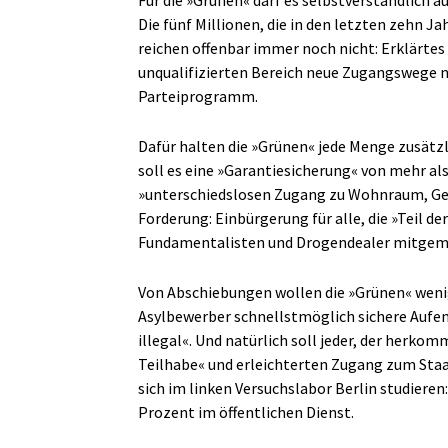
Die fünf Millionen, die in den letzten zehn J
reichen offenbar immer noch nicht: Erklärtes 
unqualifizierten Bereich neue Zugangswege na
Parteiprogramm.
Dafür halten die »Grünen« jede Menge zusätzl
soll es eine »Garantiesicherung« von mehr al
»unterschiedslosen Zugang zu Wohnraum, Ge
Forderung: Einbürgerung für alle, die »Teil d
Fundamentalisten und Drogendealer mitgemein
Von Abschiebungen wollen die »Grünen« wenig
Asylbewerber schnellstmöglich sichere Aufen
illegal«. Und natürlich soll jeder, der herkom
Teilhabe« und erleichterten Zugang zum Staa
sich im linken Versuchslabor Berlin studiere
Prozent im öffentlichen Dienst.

...

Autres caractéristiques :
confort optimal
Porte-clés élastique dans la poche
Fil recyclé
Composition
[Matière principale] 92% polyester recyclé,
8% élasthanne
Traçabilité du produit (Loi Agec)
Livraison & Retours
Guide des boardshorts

● **EXERCISE REQUIREMENTS**:
Please edit the lines from the line with "Die fünf Millionen, die in den letzten zehn J" to the line with "Prozent im öffentlichen Dienst." by replacing "Parteiprogramm" with "Wahlprogramm", and give those lines again with nothing else changed.

● **SOLUTION TO THIS PROBLEM**:
Die fünf Millionen, die in den letzten zehn J
reichen offenbar immer noch nicht: Erklärtes 
unqualifizierten Bereich neue Zugangswege na
Wahlprogramm.
Dafür halten die »Grünen« jede Menge zusätzl
soll es eine »Garantiesicherung« von mehr al
»unterschiedslosen Zugang zu Wohnraum, Ge
Forderung: Einbürgerung für alle, die »Teil d
Fundamentalisten und Drogendealer mitgemein
Von Abschiebungen wollen die »Grünen« wenig
Asylbewerber schnellstmöglich sichere Aufen
illegal«. Und natürlich soll jeder, der herkom
Teilhabe« und erleichterten Zugang zum Staa
sich im linken Versuchslabor Berlin studiere
Prozent im öffentlichen Dienst.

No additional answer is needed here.